#### DADOS EXTRAÍDOS:
_ _ _ _
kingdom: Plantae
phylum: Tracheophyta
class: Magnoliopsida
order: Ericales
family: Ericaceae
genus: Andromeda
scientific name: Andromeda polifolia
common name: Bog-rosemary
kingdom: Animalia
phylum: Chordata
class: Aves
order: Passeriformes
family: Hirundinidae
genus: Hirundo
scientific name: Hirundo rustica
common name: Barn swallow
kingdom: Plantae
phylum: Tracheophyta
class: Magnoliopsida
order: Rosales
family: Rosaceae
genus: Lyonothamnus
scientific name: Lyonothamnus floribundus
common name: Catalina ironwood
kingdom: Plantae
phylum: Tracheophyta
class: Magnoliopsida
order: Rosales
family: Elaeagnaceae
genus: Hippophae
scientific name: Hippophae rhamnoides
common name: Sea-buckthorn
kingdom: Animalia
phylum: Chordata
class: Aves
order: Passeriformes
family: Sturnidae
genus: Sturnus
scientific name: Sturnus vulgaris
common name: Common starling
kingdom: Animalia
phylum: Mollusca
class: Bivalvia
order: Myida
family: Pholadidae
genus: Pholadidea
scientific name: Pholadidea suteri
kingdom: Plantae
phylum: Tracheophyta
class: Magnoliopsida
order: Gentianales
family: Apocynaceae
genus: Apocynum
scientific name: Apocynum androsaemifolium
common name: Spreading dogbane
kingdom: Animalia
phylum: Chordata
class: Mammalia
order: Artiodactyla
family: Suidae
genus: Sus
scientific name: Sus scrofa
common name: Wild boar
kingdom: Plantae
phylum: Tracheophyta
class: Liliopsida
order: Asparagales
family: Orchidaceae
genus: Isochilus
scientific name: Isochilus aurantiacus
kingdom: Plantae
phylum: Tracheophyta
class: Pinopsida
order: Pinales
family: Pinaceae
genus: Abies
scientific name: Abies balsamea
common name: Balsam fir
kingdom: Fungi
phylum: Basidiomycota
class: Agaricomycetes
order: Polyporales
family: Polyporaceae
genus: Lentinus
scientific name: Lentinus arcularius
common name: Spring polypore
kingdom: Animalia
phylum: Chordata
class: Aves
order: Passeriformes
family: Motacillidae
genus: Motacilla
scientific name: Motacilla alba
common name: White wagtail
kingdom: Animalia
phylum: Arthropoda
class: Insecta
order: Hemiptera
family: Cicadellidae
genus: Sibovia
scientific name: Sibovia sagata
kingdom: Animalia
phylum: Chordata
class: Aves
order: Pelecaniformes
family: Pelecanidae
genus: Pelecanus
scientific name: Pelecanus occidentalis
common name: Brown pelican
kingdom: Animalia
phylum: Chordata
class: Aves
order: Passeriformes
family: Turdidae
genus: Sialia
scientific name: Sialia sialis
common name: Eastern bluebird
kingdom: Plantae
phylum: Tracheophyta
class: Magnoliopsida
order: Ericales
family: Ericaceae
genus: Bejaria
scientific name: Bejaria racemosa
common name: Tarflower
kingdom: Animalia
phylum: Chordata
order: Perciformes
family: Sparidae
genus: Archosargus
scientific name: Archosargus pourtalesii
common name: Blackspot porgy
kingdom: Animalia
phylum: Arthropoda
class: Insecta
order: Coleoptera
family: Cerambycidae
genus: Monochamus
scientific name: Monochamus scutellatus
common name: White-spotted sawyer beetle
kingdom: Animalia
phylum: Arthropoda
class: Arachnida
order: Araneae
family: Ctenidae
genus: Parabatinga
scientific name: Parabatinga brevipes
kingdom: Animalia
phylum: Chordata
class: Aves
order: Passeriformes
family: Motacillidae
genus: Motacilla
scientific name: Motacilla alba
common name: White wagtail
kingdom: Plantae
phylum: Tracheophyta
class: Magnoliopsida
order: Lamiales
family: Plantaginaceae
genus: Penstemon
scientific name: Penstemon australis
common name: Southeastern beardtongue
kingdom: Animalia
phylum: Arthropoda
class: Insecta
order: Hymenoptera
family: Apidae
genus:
_ _ _ _
#### ENUNCIADO:
Transcreva sem nenhuma alteração todas as linhas do material acima.

#### RESOLUÇÃO DO EXERCÍCIO:
kingdom: Plantae
phylum: Tracheophyta
class: Magnoliopsida
order: Ericales
family: Ericaceae
genus: Andromeda
scientific name: Andromeda polifolia
common name: Bog-rosemary
kingdom: Animalia
phylum: Chordata
class: Aves
order: Passeriformes
family: Hirundinidae
genus: Hirundo
scientific name: Hirundo rustica
common name: Barn swallow
kingdom: Plantae
phylum: Tracheophyta
class: Magnoliopsida
order: Rosales
family: Rosaceae
genus: Lyonothamnus
scientific name: Lyonothamnus floribundus
common name: Catalina ironwood
kingdom: Plantae
phylum: Tracheophyta
class: Magnoliopsida
order: Rosales
family: Elaeagnaceae
genus: Hippophae
scientific name: Hippophae rhamnoides
common name: Sea-buckthorn
kingdom: Animalia
phylum: Chordata
class: Aves
order: Passeriformes
family: Sturnidae
genus: Sturnus
scientific name: Sturnus vulgaris
common name: Common starling
kingdom: Animalia
phylum: Mollusca
class: Bivalvia
order: Myida
family: Pholadidae
genus: Pholadidea
scientific name: Pholadidea suteri
kingdom: Plantae
phylum: Tracheophyta
class: Magnoliopsida
order: Gentianales
family: Apocynaceae
genus: Apocynum
scientific name: Apocynum androsaemifolium
common name: Spreading dogbane
kingdom: Animalia
phylum: Chordata
class: Mammalia
order: Artiodactyla
family: Suidae
genus: Sus
scientific name: Sus scrofa
common name: Wild boar
kingdom: Plantae
phylum: Tracheophyta
class: Liliopsida
order: Asparagales
family: Orchidaceae
genus: Isochilus
scientific name: Isochilus aurantiacus
kingdom: Plantae
phylum: Tracheophyta
class: Pinopsida
order: Pinales
family: Pinaceae
genus: Abies
scientific name: Abies balsamea
common name: Balsam fir
kingdom: Fungi
phylum: Basidiomycota
class: Agaricomycetes
order: Polyporales
family: Polyporaceae
genus: Lentinus
scientific name: Lentinus arcularius
common name: Spring polypore
kingdom: Animalia
phylum: Chordata
class: Aves
order: Passeriformes
family: Motacillidae
genus: Motacilla
scientific name: Motacilla alba
common name: White wagtail
kingdom: Animalia
phylum: Arthropoda
class: Insecta
order: Hemiptera
family: Cicadellidae
genus: Sibovia
scientific name: Sibovia sagata
kingdom: Animalia
phylum: Chordata
class: Aves
order: Pelecaniformes
family: Pelecanidae
genus: Pelecanus
scientific name: Pelecanus occidentalis
common name: Brown pelican
kingdom: Animalia
phylum: Chordata
class: Aves
order: Passeriformes
family: Turdidae
genus: Sialia
scientific name: Sialia sialis
common name: Eastern bluebird
kingdom: Plantae
phylum: Tracheophyta
class: Magnoliopsida
order: Ericales
family: Ericaceae
genus: Bejaria
scientific name: Bejaria racemosa
common name: Tarflower
kingdom: Animalia
phylum: Chordata
order: Perciformes
family: Sparidae
genus: Archosargus
scientific name: Archosargus pourtalesii
common name: Blackspot porgy
kingdom: Animalia
phylum: Arthropoda
class: Insecta
order: Coleoptera
family: Cerambycidae
genus: Monochamus
scientific name: Monochamus scutellatus
common name: White-spotted sawyer beetle
kingdom: Animalia
phylum: Arthropoda
class: Arachnida
order: Araneae
family: Ctenidae
genus: Parabatinga
scientific name: Parabatinga brevipes
kingdom: Animalia
phylum: Chordata
class: Aves
order: Passeriformes
family: Motacillidae
genus: Motacilla
scientific name: Motacilla alba
common name: White wagtail
kingdom: Plantae
phylum: Tracheophyta
class: Magnoliopsida
order: Lamiales
family: Plantaginaceae
genus: Penstemon
scientific name: Penstemon australis
common name: Southeastern beardtongue
kingdom: Animalia
phylum: Arthropoda
class: Insecta
order: Hymenoptera
family: Apidae
genus:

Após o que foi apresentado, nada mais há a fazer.